In FIG. 5, the signals applied to correlator circuit 41-1 are applied to a 
sawtooth phase detector (such as shown in FIG. 2) 401 and to a triangular 
phase detector 402. Triangular phase detector 402, as shown in FIG. 5, is 
implemented by amplifying both input signals to the point of amplifier 
saturation (developing thereby square waves) and by applying the resulting 
square waves to an Exclusive OR gate. The output signal of the Exclusive 
OR gate is a pulse train whose average is maximum when the phase angle A 
between the signals is zero, is linearly reduced with increased (or 
decreased) phase angle, and reaches a minimum when the phase angle A is 
.+-.180.degree.. The required averages of the signals developed by 
detectors 401 and 402 are obtained with low-pass filters 403 and 404, 
respectively. The magnitude of low-pass filter 403 is developed in 
full-wave rectifier circuit 405 and the output signals of rectifier 
circuit 405 and of low-pass filter 404 are combined in adder circuit 406. 

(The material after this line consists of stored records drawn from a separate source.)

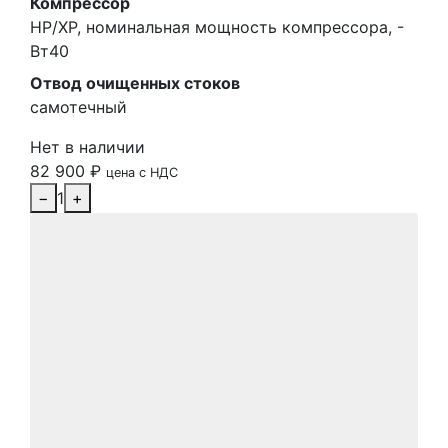
Компрессор
НР/ХР, номинальная мощность компрессора, -
Вт40
Отвод очищенных стоков
самотечный
Нет в наличии
82 900
₽
цена с НДС
−
1
+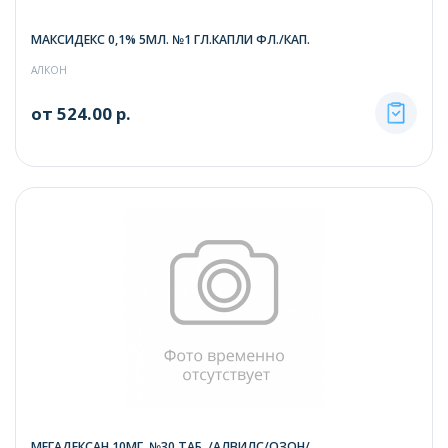
МАКСИДЕКС 0,1% 5МЛ. №1 ГЛ.КАПЛИ ФЛ./КАП.
АЛКОН
от 524.00 р.
МЕГАДЕКСАН 10МГ. №30 ТАБ. /АЛВИЛС/ОЗОН/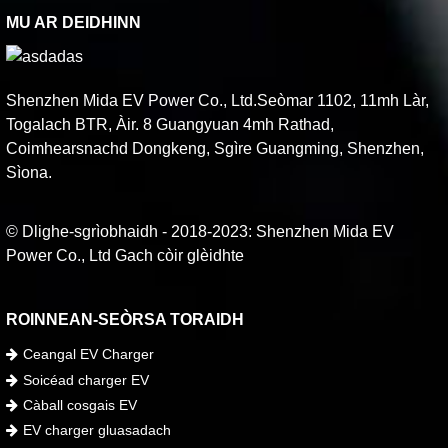
MU AR DEIDHINN
Shenzhen Mida EV Power Co., Ltd.Seòmar 1102, 11mh Làr,
Togalach BTR, Àir. 8 Guangyuan 4mh Rathad,
Coimhearsnachd Dongkeng, Sgìre Guangming, Shenzhen,
Sìona.
© Dlighe-sgrìobhaidh - 2018-2023: Shenzhen Mida EV
Power Co., Ltd Gach còir glèidhte
ROINNEAN-SEÒRSA TORAIDH
Ceangal EV Charger
Soicéad charger EV
Càball cosgais EV
EV charger gluasadach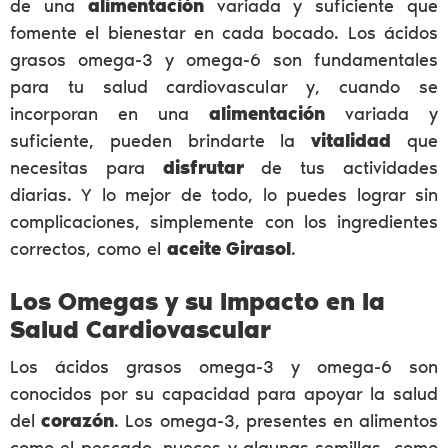
de una
alimentación
variada y suficiente que
fomente el bienestar en cada bocado. Los ácidos
grasos omega-3 y omega-6 son fundamentales
para tu salud cardiovascular y, cuando se
incorporan en una
alimentación
variada y
suficiente, pueden brindarte la
vitalidad
que
necesitas para
disfrutar
de tus actividades
diarias. Y lo mejor de todo, lo puedes lograr sin
complicaciones, simplemente con los ingredientes
correctos, como el
aceite Girasol
.
Los Omegas y su Impacto en la
Salud Cardiovascular
Los ácidos grasos omega-3 y omega-6 son
conocidos por su capacidad para apoyar la salud
del
corazón
. Los omega-3, presentes en alimentos
como el pescado, nueces y algunas semillas como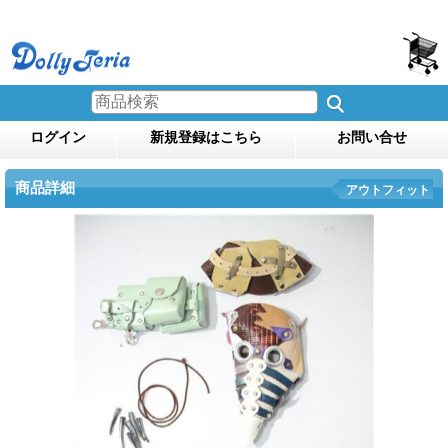
ログイン
新規登録はこちら
お問い合せ
商品詳細
アウトフィット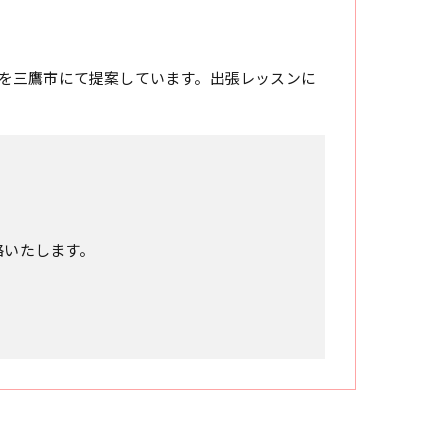
を三鷹市にて提案しています。出張レッスンに
絡いたします。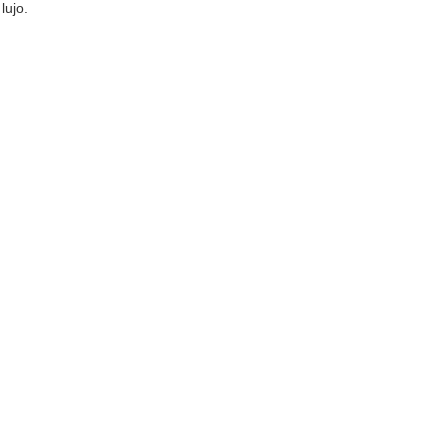
lujo.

Adder circuit 406 develops the output signal which is applied to elements 
46-1; while the output signal of sawtooth phase detector 401, as in the 
circuit of FIG. 2, is applied to low-pass filter 47-1 to develop the 
required control signal. A perusal of the output signal of the FIG. 5 
circuit reveals that the output signal is insensitive to slow variations 
in angle A and that in the presence of only fixed or slowly varying phase 
differences, the output of adder 406 is maximum. When reverberant signals 
are present, however, the average signals of both phase detectors (401 and 
402) is zero and, therefore, the output signal of adder 406 is also zero.